While Kratom’s opioid-like compounds have been said to provide pain and anxiety relief and has been widely reported to ease opiate withdrawal and can help users wean off of street drugs like heroin, it does not come without side effects. There are quite a few of them.
Kratom can cause many side effects when taken by mouth, including tongue numbness, nausea, vomiting, dry mouth, need to urinate, constipation, aggression, hallucinations, delusions, and thyroid problems. Kratom in large doses may cause trouble breathing, brain swelling, seizures, liver damage, and even death. Kratom is currently not federally scheduled as a controlled substance, but it is considered a drug of concern. Additionally, a new report by the CDC found that kratom caused 91 overdose deaths in 27 states by April 2019.
Natural, but not safe
Because kratom may ease withdrawal symptoms, researchers have studied it as a potential treatment. The evidence suggests that rather than treating addiction and withdrawal, the use of kratom may lead to them. Over time, people who use kratom may develop cravings for it. In one study, people who took kratom for more than six months experienced withdrawal symptoms similar to those that occur after opioid use.
The treatment for kratom overdose is similar to that for opioid overdose, and people experience many of the same treatment problems and may require many of the same medications that are used to treat opioid addiction, such as buprenorphine (Buprenex) and naloxone (Narcan, Evzio). When kratom is used during pregnancy, the infant may experience symptoms of withdrawal after birth.
Is it all bad?
When someone takes low doses of kratom, it’s been shown to act as a stimulant, with some effects similar to amphetamine. Stimulant-related side effects of taking a low dose of kratom, which is classified as less than five grams of raw leaves, has claimed to include increased energy and alertness, decreased appetite, enhanced cognitive function, pain relief, the ability to reduce anxiety and treat insomnia and other sleep conditions AND even improve sociability.
Is Kratom Legal?
The legal stance of kratom remains in a gray area in America. On a federal level, this plant is technically legal; however, some states have regulations in place for selling and using the drug. Other states have banned it completely.
States that have imposed regulations and bans include:
- Alabama, which has marked the plant as a Schedule 1 controlled substance since May of 2016, and banned it completely.
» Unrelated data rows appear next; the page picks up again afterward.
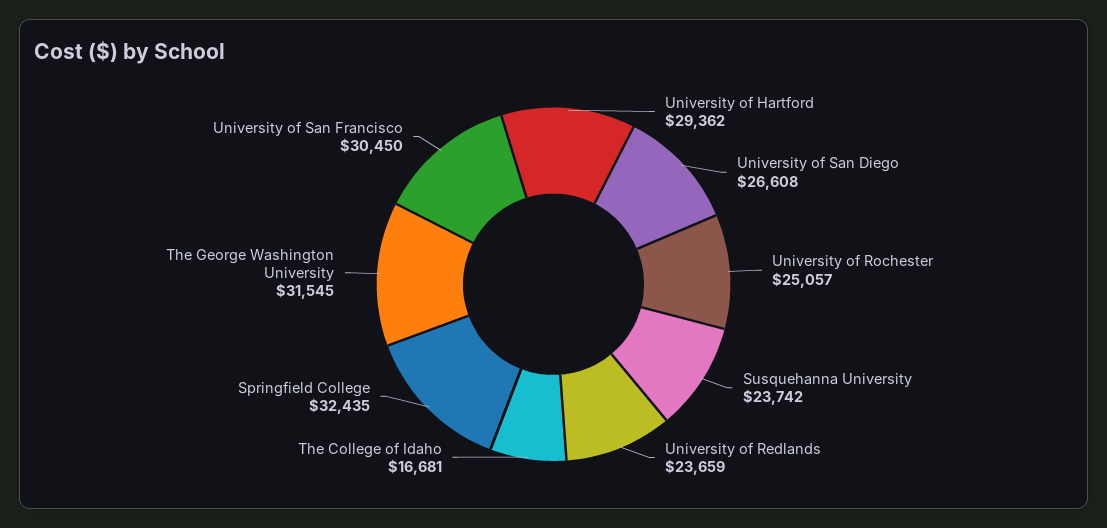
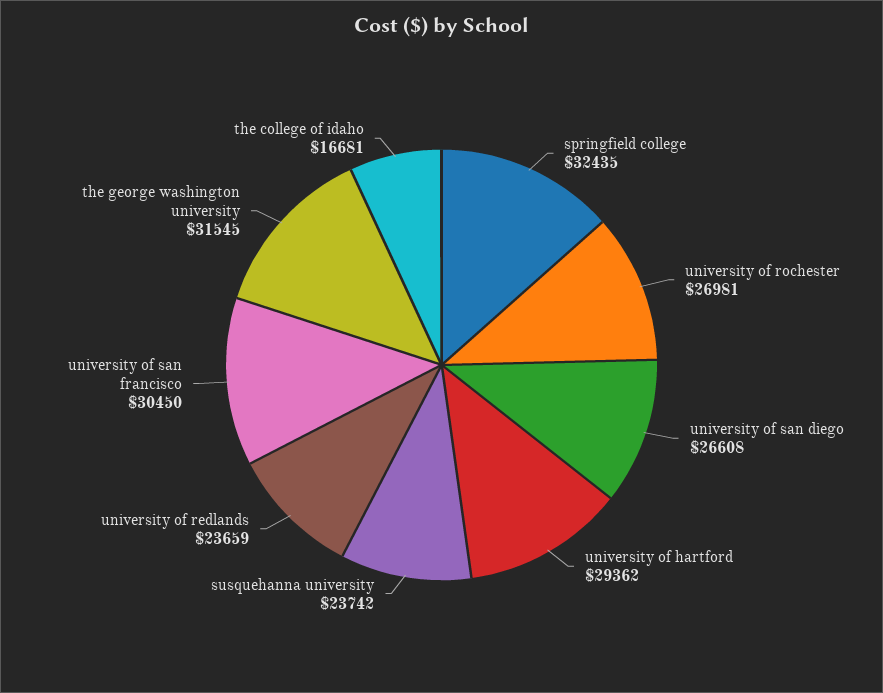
  {
    "University of Hartford": 29362,
    "University of San Diego": 26608,
-   "University of Rochester": 25057,
+   "University of Rochester": 26981,
    "Susquehanna University": 23742,
    "University of Redlands": 23659,
    "The College of Idaho": 16681,
    "Springfield College": 32435,
    "The George Washington University": 31545,
    "University of San Francisco": 30450
  }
- Arkansas, which has marked the drug as a Schedule 1 controlled substance since February of 2016, and banned it completely.
- California, which has banned kratom use in San Diego only.
- Florida, which has banned the use of this drug in Sarasota Country only.
- Illinois, which only allows the sale of kratom to those over the age of 18. While kratom is legal in Illinois, it is banned in Jerseyville.
- Indiana, which has banned kratom use completely.
- New Hampshire, which only allows the sale of kratom to those over the age of 18.
- Tennessee, which has banned kratom use completely.
- Wisconsin, which has banned the use of this drug completely.
As with pain medications and recreational drugs, it is possible to overdose on kratom. Although people may enjoy the good feelings that kratom can produce, kratom has not proved to be an effective treatment for opioid withdrawal.
While it may have proven helpful in a handful of cases, for the vast majority, it’s proving to be nothing more than an exchange of one addictive habit for another. When someone is addicted to kratom, they will experience withdrawal symptoms if they stop using it and will probably end up using it several times a day. While there are companies and organizations that like to praise kratom, there is limited research on its potential harmful effects. There are also plenty of stories about how easy it is to become addicted to kratom, so perhaps it’s best to avoid using this drug altogether.